Mas o que faz de Salvador Dalí – recentemente vivido nas telas do cinema por Adrien Brody, no filme “Meia-Noite em Paris”, de Woody Allen – foco de tanto interesse?“Sua obra é uma provocação, fala de magia e mistério”, diz Montse Aguer, uma das curadoras da mostra na cidade maravilhosa, orçada em R$ 9 milhões. “São maneiras distintas de olhar para a realidade, o desejo insatisfeito do homem diante de uma beleza convulsiva”, completa ela.
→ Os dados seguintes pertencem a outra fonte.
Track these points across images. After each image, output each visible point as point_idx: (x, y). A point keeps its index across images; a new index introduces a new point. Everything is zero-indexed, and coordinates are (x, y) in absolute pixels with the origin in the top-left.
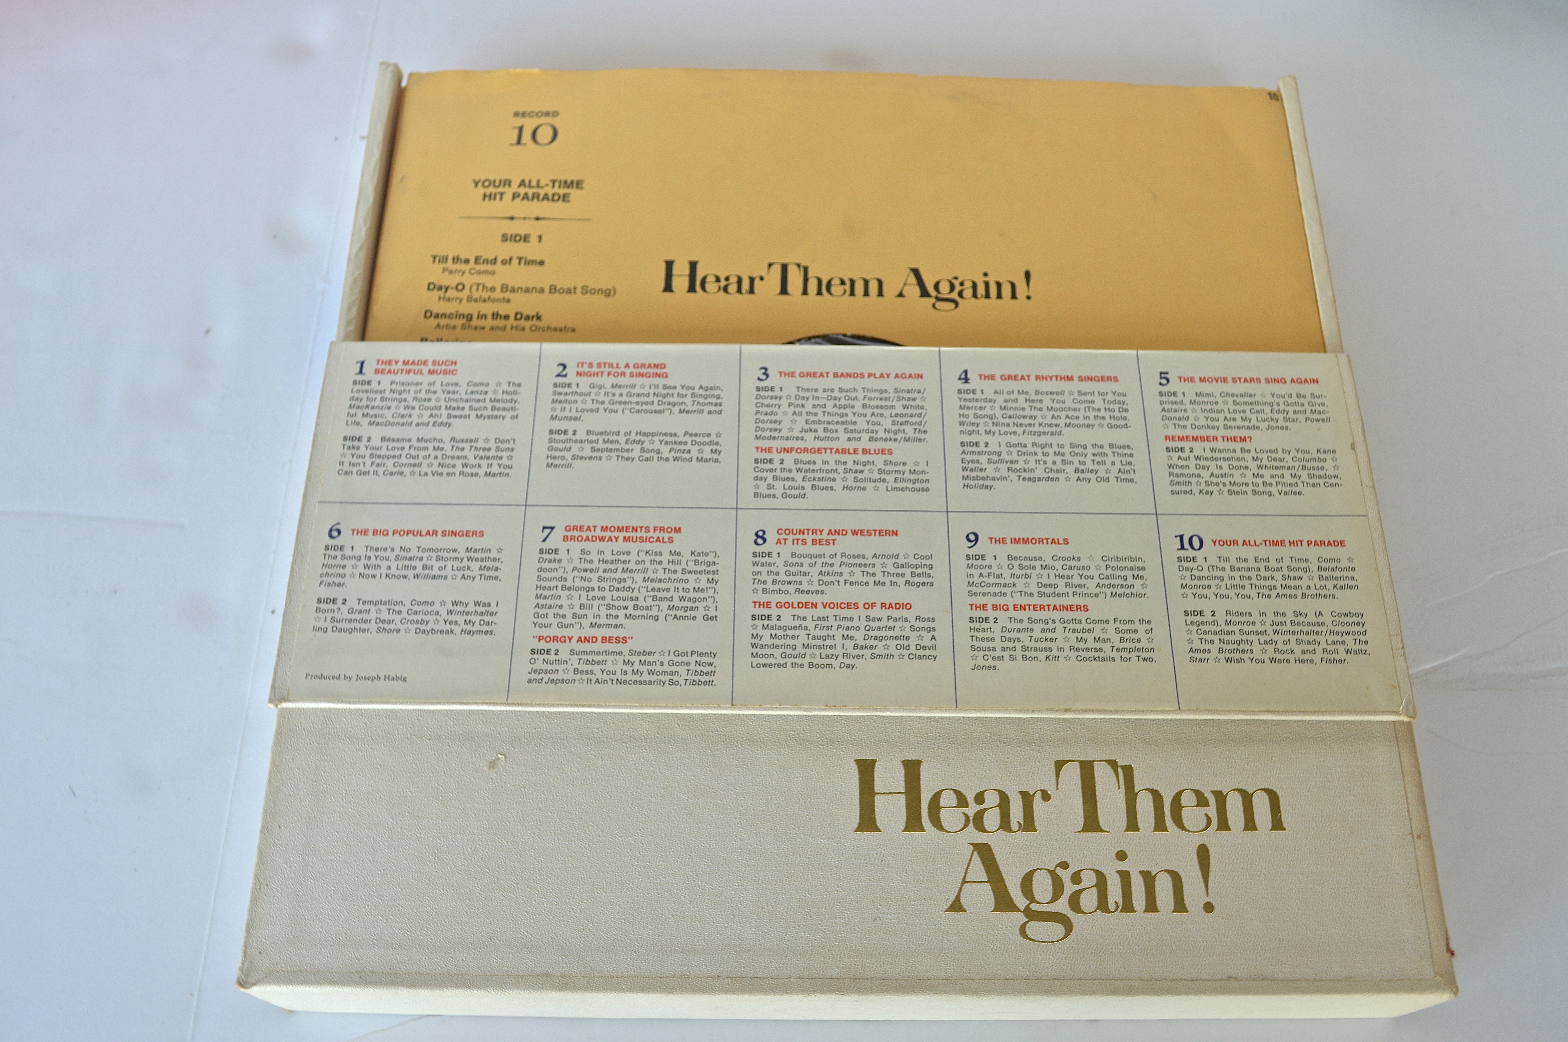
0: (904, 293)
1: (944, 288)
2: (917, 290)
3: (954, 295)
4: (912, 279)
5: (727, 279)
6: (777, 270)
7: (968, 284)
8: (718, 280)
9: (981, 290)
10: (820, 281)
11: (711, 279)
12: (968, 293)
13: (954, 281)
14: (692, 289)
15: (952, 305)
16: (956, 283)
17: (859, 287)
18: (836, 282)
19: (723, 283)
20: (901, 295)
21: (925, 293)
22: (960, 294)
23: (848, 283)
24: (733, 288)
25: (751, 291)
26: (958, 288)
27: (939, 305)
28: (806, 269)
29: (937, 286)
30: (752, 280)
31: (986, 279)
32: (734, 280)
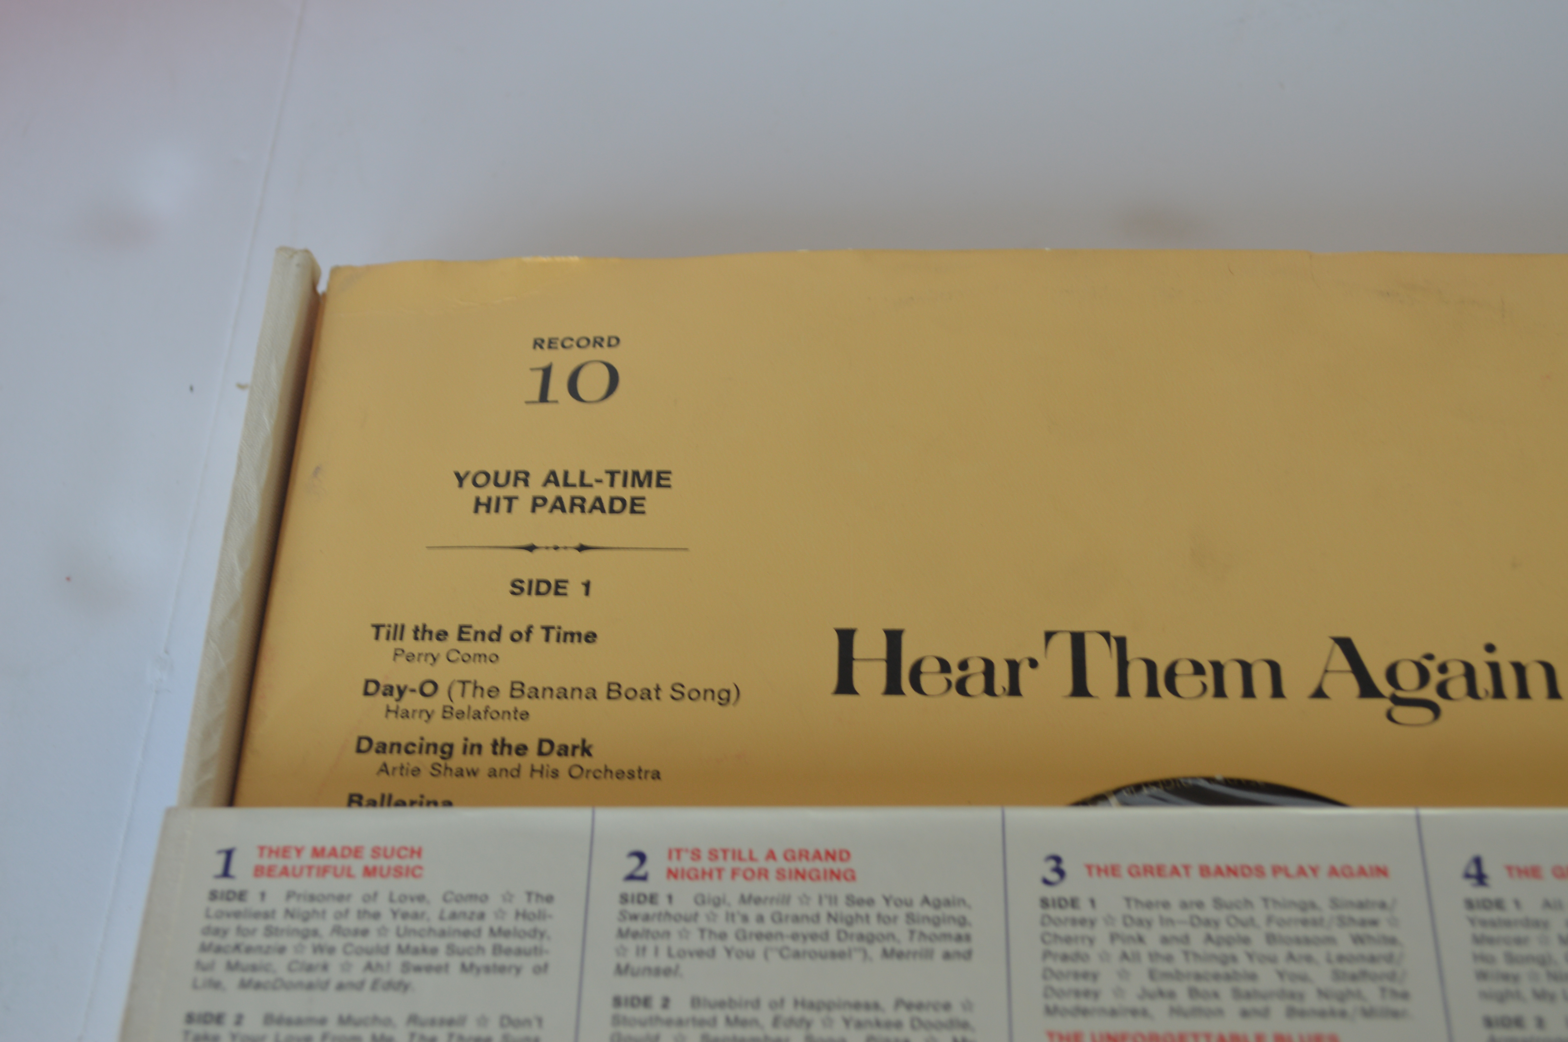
0: (1326, 689)
1: (1408, 677)
2: (1351, 683)
3: (1430, 693)
4: (1340, 661)
5: (963, 665)
6: (1063, 645)
7: (1456, 670)
8: (945, 667)
9: (1484, 680)
10: (1151, 666)
11: (931, 666)
12: (1457, 687)
13: (1426, 663)
14: (893, 687)
15: (1426, 714)
16: (1432, 667)
17: (1233, 679)
18: (1184, 669)
19: (956, 674)
20: (1319, 693)
21: (1368, 689)
22: (1442, 690)
23: (1209, 669)
24: (976, 684)
25: (1014, 690)
26: (1436, 677)
27: (1400, 712)
28: (1122, 643)
29: (1391, 674)
30: (1013, 666)
31: (1492, 657)
32: (977, 667)
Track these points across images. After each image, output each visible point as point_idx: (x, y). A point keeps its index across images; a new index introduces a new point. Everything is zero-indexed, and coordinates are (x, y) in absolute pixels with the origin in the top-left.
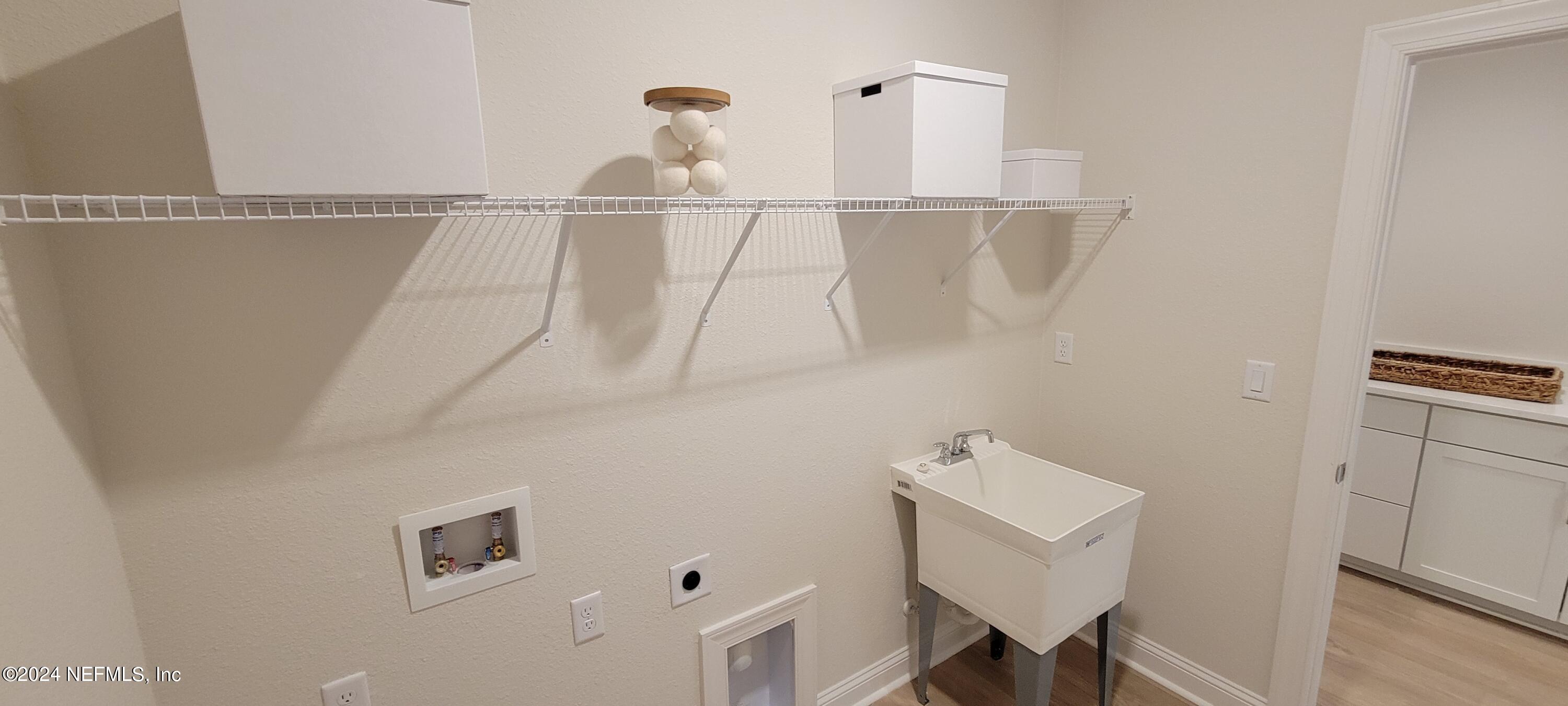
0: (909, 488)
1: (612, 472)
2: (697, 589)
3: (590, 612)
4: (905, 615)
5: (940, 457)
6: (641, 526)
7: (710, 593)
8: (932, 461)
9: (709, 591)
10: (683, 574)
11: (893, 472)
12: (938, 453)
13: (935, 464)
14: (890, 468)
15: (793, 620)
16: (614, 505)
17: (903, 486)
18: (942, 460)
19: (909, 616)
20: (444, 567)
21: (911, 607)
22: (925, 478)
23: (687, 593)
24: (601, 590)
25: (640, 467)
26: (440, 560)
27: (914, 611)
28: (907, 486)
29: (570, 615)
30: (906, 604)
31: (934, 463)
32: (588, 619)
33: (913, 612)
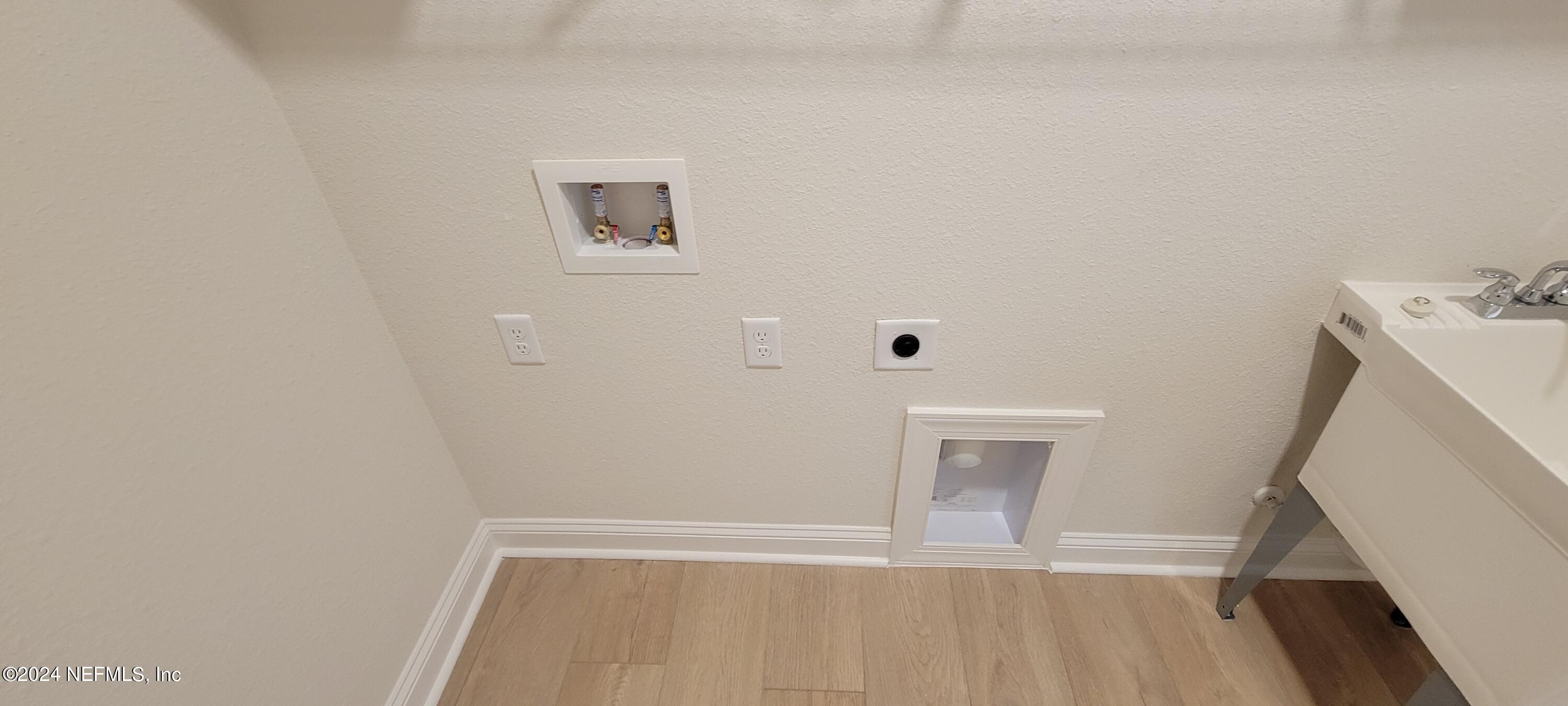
0: (1360, 334)
1: (805, 167)
2: (912, 358)
3: (764, 338)
4: (1254, 502)
5: (1479, 296)
6: (842, 255)
7: (931, 370)
8: (1451, 299)
9: (932, 367)
10: (895, 334)
11: (1341, 293)
12: (1479, 287)
13: (1456, 307)
14: (1338, 287)
15: (1052, 443)
16: (805, 215)
17: (1348, 325)
18: (1481, 306)
19: (1259, 506)
20: (604, 233)
21: (1270, 498)
22: (1411, 326)
23: (896, 358)
24: (781, 318)
25: (849, 170)
26: (601, 225)
27: (1273, 505)
28: (1357, 328)
29: (740, 332)
30: (1262, 491)
31: (1458, 304)
32: (762, 345)
33: (1270, 505)
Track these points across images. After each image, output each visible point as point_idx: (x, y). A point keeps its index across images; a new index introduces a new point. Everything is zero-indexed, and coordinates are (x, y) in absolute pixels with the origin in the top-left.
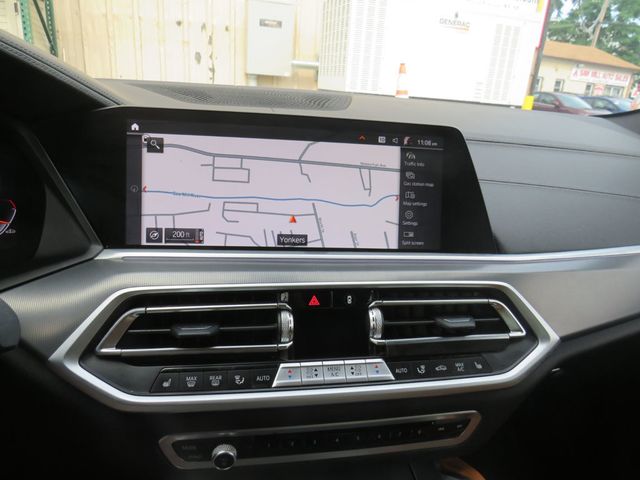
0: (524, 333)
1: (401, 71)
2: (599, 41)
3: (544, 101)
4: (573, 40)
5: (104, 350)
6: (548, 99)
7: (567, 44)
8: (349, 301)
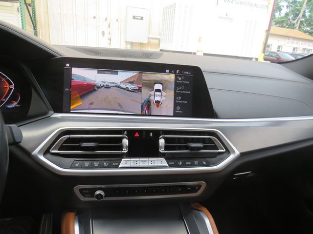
0: (225, 150)
1: (199, 41)
2: (300, 27)
3: (272, 56)
4: (287, 26)
5: (53, 151)
6: (274, 55)
7: (284, 28)
8: (151, 135)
Um dos raros artistas de sua geração a conquistar fama e fortuna em vida, Dalí usou quase todo o dinheiro que ganhava com presentes extravagantes para a mulher, que aparece em algumas telas da exposição brasileira.
Mas Gala é uma presença mesmo nos quadros em que não é retratada. Num dos trabalhos mais fortes da exposição, Salvador Dalí pinta uma cama vazia, com os contornos deixados por um corpo e um formigueiro em seu lugar.
É um quadro em que ele primeiro retratou a paisagem marítima de Cadaqués, nos anos 1920, e depois, no fim da década seguinte, criou outra camada, acrescentando a cama e uma cadeira vazia no estilo surrealista que o consagraria.